Twenty years ago, half the 12 largest U.S. municipalities had a Republican mayor. When Bill de Blasio takes office in New York on Jan. 1, none will.
As middle-class residents moved out of cities and were replaced by immigrants and young people, the party lost its grip on population centers even as it increased control of governor’s offices and legislatures. The polarization has pitted urban interests against rural areas and suburbs, denying Republicans a power base.
“The New York election hopefully is somewhat of a wake-up call,” said Scott Smith, the Republican mayor of Mesa, Ariz., and president of the U.S. Conference of Mayors. “If that doesn’t get Republicans on the national level more interested, then it should.”
De Blasio’s election means that besides New York, there will be Democratic mayors next year in Los Angeles, Chicago, Houston, Philadelphia, Phoenix, Ariz., San Jose, Calif., Jacksonville, Fla., and San Antonio and Dallas, Texas. A runoff will be held in San Diego in February to replace the resigned Democratic Mayor Bob Filner.
In New York, Democrats outnumber Republicans more than 6 to 1, yet voters hadn’t elected a Democrat since David Dinkins lost to Rudolph Giuliani in 1993. De Blasio, 52, won last month by the biggest margin by a non-incumbent in city history on a vow to close the growing gap between rich and poor.
With its concentration of Wall Street professionals and urban poor, New York has one of the highest income disparities among large U.S. cities, according to U.S. Census data. While more than 26 percent of households earned at least $100,000 in 2012, almost a quarter earned less than $25,000.
In all but three of the dozen most populous cities, mayoral elections are nonpartisan and candidates’ affiliations don’t appear on the ballot. Yet their party is often known to voters.
In Boston’s nonpartisan election Nov. 5, both candidates were Democrats. State Rep. Marty Walsh defeated City Councilor John Connolly, in part because opponents painted Connolly as the “Republican” after he attracted donations from that party.
Two decades ago, crime was the dominant issue in those places, so law-and-order GOP mayors such as Giuliani in New York and Richard Riordan in Los Angeles were popular.
“My motto was ‘Tough enough to turn L.A. around,’” Riordan said in a telephone interview.
Today the emphasis is on economic matters and equality — issues that Democrats champion.
“There’s this old notion that there’s no Republican or Democratic way to pick up the garbage,” Bruce Katz, director of the Metropolitan Policy Program at the Brookings Institution, said in a telephone interview. “That’s not entirely true.”

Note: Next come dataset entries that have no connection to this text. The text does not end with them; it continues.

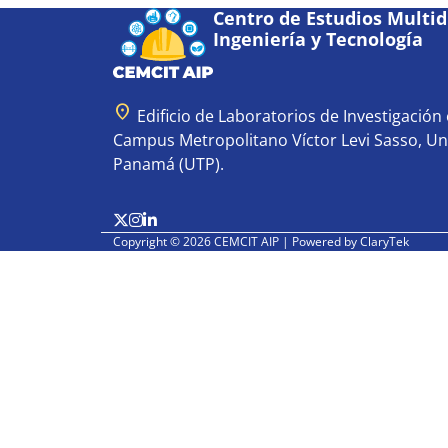
Centro de Estudios Multidi
Ingeniería y Tecnología
location_on
Edificio de Laboratorios de Investigación e
Campus Metropolitano Víctor Levi Sasso, Un
Panamá (UTP).
Copyright © 2026 CEMCIT AIP | Powered by
ClaryTek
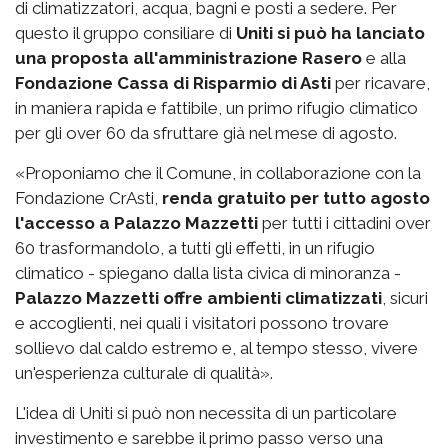
di climatizzatori, acqua, bagni e posti a sedere. Per
questo il gruppo consiliare di
Uniti si può ha lanciato
una proposta all'amministrazione Rasero
e alla
Fondazione Cassa di Risparmio di Asti
per ricavare,
in maniera rapida e fattibile, un primo rifugio climatico
per gli over 60 da sfruttare già nel mese di agosto.
«Proponiamo che il Comune, in collaborazione con la
Fondazione CrAsti,
renda gratuito per tutto agosto
l'accesso a Palazzo Mazzetti
per tutti i cittadini over
60 trasformandolo, a tutti gli effetti, in un rifugio
climatico - spiegano dalla lista civica di minoranza -
Palazzo Mazzetti offre ambienti climatizzati
, sicuri
e accoglienti, nei quali i visitatori possono trovare
sollievo dal caldo estremo e, al tempo stesso, vivere
un'esperienza culturale di qualità».
L'idea di Uniti si può non necessita di un particolare
investimento e sarebbe il primo passo verso una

Voters selecting mayors care most about who can do the job, and national Republicans are more focused on dogma, said Mayor Greg Ballard in Indianapolis, the most populous U.S. city run by a Republican.
“If they campaign or govern with a basis in ideology, they’re going to fail,” said Ballard, 59, a former Marine who has supported mass transit and takes a liberal view on social issues. “Being a mayor is about getting things done, and I do wish a few more people understood that.”
National Republicans haven’t made cities a priority. While the 2012 Democratic National Convention gave prominent roles to mayors, including a keynote address for San Antonio Mayor Julian Castro, no big-city mayors were featured at the Republican convention. They, however, have increased their share of governorships to 30 from 22 since 2006. They’ve also taken the mayorships of smaller cities even as they fail to gain traction in the most populous.
The divide is dramatic in places such as Texas, where Houston, Dallas, San Antonio and Austin are run by Democrats while the state as a whole is reliably Republican. All statewide offices are held by Republicans, including Gov. Rick Perry, a 2012 Republican presidential candidate, and the party controls the legislature.